A centralized application service (CAS) starts with an "association," which will encompass all academic years and programs. Some associations have more than one CAS. Associations can be a professional association like ADEA or APTA, an individual institution like Cal State or Virginia Commonwealth University, or Liaison International itself. An association sponsors a CAS, which spans academic years and programs. Each "cycle," or academic year (like 2019-2020), within a CAS is a distinct item. The CAS/cycle combination is the bedrock of the CAS application data structure.
Within a CAS/cycle combination, participating schools are called "organizations." Within a national CAS sponsored by a professional association like PTCAS, each organization is an individual university/college or school within an individual university/college. Organizations roll up into "institutions." While organizations are confined to CAS/cycle combinations, an institution can be associated with many organizations across many CAS/cycle combinations. For example, "XYZ University Dental School" is an organization in ADEA AADSAS 2018-2019, and "XYZ University College of Health Professions" is an organization in PTCAS 2018-2019, and both are associated with the institution "XYZ Institution."

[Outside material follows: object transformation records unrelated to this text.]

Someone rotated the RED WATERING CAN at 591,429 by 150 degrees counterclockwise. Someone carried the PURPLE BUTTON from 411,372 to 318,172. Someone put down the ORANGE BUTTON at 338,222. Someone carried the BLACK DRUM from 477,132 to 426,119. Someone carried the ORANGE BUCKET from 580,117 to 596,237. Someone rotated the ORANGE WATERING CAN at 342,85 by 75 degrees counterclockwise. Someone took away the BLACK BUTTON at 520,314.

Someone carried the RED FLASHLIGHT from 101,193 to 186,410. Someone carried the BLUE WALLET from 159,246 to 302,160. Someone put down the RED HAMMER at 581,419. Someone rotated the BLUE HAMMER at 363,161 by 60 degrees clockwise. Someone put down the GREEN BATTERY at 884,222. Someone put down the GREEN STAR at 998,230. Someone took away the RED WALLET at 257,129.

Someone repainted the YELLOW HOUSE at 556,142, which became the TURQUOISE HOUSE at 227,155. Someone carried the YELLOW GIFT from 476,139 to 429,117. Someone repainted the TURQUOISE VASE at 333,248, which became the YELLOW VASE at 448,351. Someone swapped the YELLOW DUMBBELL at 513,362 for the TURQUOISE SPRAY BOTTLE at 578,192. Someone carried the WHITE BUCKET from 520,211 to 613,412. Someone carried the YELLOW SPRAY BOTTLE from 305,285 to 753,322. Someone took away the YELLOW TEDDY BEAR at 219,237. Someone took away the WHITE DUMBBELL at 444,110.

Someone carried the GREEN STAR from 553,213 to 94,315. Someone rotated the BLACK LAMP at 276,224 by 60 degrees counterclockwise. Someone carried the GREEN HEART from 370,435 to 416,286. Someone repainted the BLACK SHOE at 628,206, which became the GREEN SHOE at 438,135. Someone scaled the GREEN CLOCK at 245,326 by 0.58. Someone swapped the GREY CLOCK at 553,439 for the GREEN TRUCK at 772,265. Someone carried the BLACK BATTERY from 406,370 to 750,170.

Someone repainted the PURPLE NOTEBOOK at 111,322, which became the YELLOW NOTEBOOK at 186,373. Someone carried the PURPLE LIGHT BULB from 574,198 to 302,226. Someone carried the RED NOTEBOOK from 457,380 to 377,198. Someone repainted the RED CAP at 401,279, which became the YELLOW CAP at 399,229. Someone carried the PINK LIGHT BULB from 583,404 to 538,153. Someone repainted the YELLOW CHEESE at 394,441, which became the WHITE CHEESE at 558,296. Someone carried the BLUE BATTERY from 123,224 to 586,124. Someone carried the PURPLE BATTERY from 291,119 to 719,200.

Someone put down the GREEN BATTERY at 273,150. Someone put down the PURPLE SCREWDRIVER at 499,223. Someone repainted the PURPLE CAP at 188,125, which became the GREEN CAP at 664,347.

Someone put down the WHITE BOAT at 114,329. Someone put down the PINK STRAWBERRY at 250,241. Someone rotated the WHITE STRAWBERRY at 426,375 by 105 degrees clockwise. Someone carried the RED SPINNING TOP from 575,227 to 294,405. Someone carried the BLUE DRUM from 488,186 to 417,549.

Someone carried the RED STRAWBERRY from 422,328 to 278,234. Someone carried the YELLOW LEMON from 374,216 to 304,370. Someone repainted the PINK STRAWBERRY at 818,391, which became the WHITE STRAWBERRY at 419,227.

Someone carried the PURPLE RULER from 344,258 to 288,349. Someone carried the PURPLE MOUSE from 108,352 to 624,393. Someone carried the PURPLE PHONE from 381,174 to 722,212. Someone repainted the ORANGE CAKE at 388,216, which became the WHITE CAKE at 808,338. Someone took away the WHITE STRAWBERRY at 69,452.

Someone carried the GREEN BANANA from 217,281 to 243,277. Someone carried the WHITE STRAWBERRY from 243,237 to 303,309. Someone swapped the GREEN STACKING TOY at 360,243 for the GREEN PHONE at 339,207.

Organizations offer courses of study to applicants called "programs." Each organization may have many programs, though, in some CASs, it is rare for organizations to offer more than one program. Organizations and programs are configured by users of the system (like you!). CASs and cycles are configured by Liaison. As each new cycle arrives, the user-configured items - organizations, programs, and everything underneath them - need to be rolled over.
Applicants create an application by creating an account and selecting at least one program to apply to within a certain CAS/cycle combination. An applicant can use a single application to apply to many different programs. While it is possible for an applicant to roll over some information from an application in an old CAS/cycle combination to a new one, a new application record will be created for each CAS/cycle combination.
Access to Data Matches the Structure
A user's access to CAS application data matches the data structure. Association-level users can access all application data across cycles, organizations, and programs. An institution-level user can access all application data for all associated organizations across CAS/cycle combinations and programs. Organization-level users can access all application data across programs. Program-level permissions restrict organization-level users to viewing application data for certain programs. An applicant, of course, only has access to her application, which can be put towards any number of programs within a CAS/cycle combination.
Each document and piece of CAS application data is scoped to one of the five elements detailed above:
Person-scoped vs. Application-scoped
Applicant information can pertain to the person completing the application or be specific to the program applied to. Person-scoped information is relevant about the applicant regardless of the program applied to. Data points like name, mailing address, and employment history and documents like college transcripts and resumes are person-scoped. Application-scoped information is relevant to an applicant but only for an application to a specific program. Data points like start term, program applied to, and degree level and documents like essays and letters of recommendation are application-scoped.
CAS-level, Organization-level, and Program-level
Both scopes can be collected in a CAS at different levels. Some data and documents are collected from all applicants to a CAS, and individual schools aren't able to change these requirements during an active cycle. For example, collecting basic biographic information like name and birthdate happens at the CAS-level; some document collection also happens at the CAS-level, with the association deciding to ask all applicants to submit certain documents. Participating schools also can customize applications to their programs. They can ask custom questions and make special requests for documents. When these custom requirements are added at the organization level, they're required from all applicants to any programs under the organization. Alternatively, an organization can create custom requirements at the program level, in which case they'll only be asked of applicants to that specific program. Sometimes, participating schools will ask for additional information that's already asked about at the CAS-level. For example, some programs require additional letters of recommendation beyond what is required at the CAS-level.
Programs: Where It All Comes Together
The program is where the applicant data intersects with the academic program data. Significantly, an applicant can only apply once to a program within a cycle. The program/application combination is the basic unit for a CAS data integration: each program/application combination will contain all of the relevant data and documents for a single application to an academic program. When designing your data integration, understanding where data and documents fit in the CAS application structure will help you grab the data you need, transform it to meet local system requirements, and upload it successfully to your local systems.